Whilst the Inquiry recommends that the redress scheme should be funded by central and local government, voluntary contributions would be sought from non-State institutions and their insurers (if any). The level and extent of these contributions is not detailed, and whilst there has been discussion around seeking a compulsory 'levy' from those insurers providing cover to relevant institutions, the socio-economic impact of such a move would need to be carefully analysed.

The Inquiry is keen to provide eligible victims of sexual abuse with an acknowledgement of any overarching failures on the part of the State or non-State institutions who have failed to adequately protect children in their 'care and control'. The Inquiry therefore recommends that the Government should maintain a list of the institutions from whom they have sought contributions, and that it should be published.
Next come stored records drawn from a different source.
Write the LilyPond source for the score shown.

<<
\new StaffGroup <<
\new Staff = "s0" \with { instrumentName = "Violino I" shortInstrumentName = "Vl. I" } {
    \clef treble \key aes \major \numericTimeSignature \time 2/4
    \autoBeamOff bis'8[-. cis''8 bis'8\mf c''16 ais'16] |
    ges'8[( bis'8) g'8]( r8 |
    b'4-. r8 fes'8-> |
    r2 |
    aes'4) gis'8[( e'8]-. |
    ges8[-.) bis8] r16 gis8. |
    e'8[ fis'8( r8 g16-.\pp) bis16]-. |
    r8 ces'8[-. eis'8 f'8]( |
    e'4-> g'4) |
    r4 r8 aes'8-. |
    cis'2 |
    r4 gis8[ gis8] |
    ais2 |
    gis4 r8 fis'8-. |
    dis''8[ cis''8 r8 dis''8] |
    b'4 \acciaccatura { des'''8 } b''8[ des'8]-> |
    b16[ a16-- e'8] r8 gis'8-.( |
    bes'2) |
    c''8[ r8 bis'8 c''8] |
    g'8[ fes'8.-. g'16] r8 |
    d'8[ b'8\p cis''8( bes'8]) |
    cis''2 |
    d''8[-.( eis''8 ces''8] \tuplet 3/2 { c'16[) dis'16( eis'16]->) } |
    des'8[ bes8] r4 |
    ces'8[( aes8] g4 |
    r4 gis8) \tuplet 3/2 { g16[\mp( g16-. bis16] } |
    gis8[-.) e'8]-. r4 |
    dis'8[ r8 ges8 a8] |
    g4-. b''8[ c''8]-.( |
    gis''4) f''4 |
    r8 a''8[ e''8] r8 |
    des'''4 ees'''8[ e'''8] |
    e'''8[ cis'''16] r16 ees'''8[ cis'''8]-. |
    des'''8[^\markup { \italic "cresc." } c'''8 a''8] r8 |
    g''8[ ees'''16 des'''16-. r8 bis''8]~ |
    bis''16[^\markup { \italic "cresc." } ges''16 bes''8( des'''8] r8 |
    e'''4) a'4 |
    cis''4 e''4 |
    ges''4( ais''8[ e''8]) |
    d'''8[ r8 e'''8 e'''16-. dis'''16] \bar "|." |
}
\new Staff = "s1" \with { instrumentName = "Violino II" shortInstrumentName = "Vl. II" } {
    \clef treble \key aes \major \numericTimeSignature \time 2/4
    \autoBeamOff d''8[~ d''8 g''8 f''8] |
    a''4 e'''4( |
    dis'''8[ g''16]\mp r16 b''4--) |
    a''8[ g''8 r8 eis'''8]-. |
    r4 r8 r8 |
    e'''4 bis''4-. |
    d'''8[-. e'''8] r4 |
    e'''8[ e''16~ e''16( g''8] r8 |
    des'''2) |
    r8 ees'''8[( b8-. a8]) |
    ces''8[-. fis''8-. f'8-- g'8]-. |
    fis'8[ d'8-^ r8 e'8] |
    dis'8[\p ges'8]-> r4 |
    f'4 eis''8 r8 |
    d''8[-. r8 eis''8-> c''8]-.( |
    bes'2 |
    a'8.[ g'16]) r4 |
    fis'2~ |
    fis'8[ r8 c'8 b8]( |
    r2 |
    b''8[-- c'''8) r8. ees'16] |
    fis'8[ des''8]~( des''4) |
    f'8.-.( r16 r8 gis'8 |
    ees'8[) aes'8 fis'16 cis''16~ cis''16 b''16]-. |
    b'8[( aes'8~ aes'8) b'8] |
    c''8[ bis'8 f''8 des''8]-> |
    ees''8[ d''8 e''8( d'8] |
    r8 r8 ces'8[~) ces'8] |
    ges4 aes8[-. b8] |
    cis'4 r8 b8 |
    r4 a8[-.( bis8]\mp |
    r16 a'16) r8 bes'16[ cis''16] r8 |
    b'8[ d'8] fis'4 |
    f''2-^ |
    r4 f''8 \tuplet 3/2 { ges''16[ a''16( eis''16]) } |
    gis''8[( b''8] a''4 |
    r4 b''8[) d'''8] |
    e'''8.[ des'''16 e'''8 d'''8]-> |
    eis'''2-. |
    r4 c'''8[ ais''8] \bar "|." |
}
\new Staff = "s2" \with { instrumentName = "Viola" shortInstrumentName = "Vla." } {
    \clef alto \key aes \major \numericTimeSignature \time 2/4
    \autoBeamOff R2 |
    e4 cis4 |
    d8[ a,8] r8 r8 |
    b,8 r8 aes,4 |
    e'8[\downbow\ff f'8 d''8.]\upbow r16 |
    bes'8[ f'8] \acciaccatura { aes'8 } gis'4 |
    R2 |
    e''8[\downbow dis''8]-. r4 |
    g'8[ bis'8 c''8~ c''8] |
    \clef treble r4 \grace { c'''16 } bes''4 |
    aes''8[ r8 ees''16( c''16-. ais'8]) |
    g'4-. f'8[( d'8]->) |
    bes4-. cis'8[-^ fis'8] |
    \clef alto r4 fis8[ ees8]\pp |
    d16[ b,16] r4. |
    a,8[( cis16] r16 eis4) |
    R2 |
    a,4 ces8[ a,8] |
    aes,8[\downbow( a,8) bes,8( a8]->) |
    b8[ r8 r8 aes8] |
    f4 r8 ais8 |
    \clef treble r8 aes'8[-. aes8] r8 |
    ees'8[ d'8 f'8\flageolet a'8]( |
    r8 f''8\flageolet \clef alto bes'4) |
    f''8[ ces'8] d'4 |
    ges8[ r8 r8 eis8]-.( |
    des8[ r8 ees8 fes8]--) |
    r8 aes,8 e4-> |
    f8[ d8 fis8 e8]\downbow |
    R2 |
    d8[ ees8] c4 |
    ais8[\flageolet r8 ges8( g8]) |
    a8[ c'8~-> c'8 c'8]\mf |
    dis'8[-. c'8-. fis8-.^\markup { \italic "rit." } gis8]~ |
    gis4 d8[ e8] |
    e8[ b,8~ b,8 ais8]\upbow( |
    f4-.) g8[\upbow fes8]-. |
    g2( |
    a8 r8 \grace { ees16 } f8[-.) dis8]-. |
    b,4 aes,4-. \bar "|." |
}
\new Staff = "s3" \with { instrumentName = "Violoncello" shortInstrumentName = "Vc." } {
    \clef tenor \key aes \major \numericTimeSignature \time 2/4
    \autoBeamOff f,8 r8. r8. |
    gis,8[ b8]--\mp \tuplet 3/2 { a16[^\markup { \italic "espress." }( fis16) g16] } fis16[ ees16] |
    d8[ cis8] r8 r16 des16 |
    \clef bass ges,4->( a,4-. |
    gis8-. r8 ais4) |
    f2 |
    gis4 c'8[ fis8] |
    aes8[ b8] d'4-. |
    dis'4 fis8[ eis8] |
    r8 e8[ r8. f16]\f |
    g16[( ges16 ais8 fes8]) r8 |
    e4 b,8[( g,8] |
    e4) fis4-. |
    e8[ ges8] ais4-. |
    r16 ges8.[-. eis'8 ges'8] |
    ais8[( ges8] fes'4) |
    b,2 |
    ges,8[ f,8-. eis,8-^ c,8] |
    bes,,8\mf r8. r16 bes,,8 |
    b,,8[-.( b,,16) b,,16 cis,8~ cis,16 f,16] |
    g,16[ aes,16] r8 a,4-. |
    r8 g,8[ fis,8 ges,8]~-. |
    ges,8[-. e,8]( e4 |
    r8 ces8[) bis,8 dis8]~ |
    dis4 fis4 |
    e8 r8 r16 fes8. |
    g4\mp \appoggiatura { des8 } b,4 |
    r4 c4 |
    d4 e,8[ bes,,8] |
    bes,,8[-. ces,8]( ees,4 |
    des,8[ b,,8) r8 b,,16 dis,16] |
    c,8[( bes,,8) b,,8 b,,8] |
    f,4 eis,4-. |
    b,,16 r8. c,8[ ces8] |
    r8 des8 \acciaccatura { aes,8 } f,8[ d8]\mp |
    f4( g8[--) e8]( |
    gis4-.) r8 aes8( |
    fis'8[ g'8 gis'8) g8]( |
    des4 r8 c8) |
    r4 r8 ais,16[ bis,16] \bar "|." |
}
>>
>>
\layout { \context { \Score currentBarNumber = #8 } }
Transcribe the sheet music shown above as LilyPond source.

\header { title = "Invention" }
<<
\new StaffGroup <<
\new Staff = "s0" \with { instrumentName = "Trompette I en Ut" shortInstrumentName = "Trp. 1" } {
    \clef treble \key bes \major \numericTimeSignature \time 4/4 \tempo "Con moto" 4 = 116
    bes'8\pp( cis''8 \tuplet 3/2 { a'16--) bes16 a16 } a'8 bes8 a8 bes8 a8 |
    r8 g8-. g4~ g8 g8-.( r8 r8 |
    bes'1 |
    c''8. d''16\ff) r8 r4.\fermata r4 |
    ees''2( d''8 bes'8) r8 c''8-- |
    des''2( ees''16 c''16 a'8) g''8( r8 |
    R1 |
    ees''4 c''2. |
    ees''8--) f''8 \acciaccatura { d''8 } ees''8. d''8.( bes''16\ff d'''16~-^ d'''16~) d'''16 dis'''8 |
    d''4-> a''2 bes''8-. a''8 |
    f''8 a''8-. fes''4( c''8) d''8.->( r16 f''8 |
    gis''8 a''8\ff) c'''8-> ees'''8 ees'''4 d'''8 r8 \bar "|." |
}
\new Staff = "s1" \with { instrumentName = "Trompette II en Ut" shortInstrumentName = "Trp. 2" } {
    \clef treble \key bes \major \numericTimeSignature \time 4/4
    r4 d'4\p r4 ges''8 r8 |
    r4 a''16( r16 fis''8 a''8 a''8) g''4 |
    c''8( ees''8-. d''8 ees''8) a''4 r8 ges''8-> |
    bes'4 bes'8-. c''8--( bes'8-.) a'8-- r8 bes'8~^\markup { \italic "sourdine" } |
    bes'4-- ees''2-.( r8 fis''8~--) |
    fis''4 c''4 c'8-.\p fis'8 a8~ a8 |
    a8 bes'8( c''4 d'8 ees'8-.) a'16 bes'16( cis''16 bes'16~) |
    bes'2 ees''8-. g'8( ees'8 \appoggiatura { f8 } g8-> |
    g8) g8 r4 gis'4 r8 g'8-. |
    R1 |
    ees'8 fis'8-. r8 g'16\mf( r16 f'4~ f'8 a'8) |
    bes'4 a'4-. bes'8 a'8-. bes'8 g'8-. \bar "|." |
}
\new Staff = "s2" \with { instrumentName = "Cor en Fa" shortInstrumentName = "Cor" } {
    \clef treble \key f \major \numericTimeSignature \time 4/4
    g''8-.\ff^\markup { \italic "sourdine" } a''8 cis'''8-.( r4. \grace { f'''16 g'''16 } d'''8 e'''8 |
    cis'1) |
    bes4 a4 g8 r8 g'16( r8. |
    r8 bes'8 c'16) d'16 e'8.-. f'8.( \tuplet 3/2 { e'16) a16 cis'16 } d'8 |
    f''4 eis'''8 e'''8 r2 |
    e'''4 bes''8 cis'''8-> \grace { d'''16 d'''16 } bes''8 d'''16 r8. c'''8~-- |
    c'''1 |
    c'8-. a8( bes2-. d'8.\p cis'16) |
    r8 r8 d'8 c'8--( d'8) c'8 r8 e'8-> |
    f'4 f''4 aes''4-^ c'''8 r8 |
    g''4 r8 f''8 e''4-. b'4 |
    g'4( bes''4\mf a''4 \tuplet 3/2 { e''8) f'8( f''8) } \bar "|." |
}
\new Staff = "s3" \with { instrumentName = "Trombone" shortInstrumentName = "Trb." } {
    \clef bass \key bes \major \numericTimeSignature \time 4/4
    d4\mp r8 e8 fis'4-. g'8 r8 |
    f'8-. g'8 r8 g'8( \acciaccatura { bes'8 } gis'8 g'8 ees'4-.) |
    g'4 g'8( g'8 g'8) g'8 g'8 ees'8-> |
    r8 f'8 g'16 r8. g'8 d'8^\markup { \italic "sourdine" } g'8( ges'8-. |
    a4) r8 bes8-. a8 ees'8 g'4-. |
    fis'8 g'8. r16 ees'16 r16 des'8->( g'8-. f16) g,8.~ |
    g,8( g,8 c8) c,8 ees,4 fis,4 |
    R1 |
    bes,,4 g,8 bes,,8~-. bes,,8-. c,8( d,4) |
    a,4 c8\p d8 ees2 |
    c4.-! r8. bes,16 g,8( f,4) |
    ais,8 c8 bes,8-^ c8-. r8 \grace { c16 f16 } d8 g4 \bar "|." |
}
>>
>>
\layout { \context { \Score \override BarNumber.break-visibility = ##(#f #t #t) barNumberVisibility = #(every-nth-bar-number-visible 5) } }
Where institutions do not respond, or their contributions are considered as being insufficient, further action may be considered such as the publication of the list of institutions who fail to contribute or contribute sufficiently.

It must be hoped that this suggested approach is managed with extreme caution. Whilst 'naming and shaming' is popular, it often unfairly impacts upon those diligently seeking to serve and assist the vulnerable in society already working in residential, educational or other institutional settings, and may well deter other well-intentioned personnel from entering an already under-resourced field of work, due to the potential for unwelcome media intrusion and/or reputational damage.

How might this impact insurers?

Insurers will be keen to identify how any 'levy' may be applied to them to help fund the proposed redress scheme, and how the scheme will impact upon civil claims generally so that they can forecast budget and risk.

As the redress scheme is unlikely to result in compensation payments which exceed those achievable via the civil claim process, it may be that victims already contemplating a claim choose to commence civil proceedings sooner rather than later.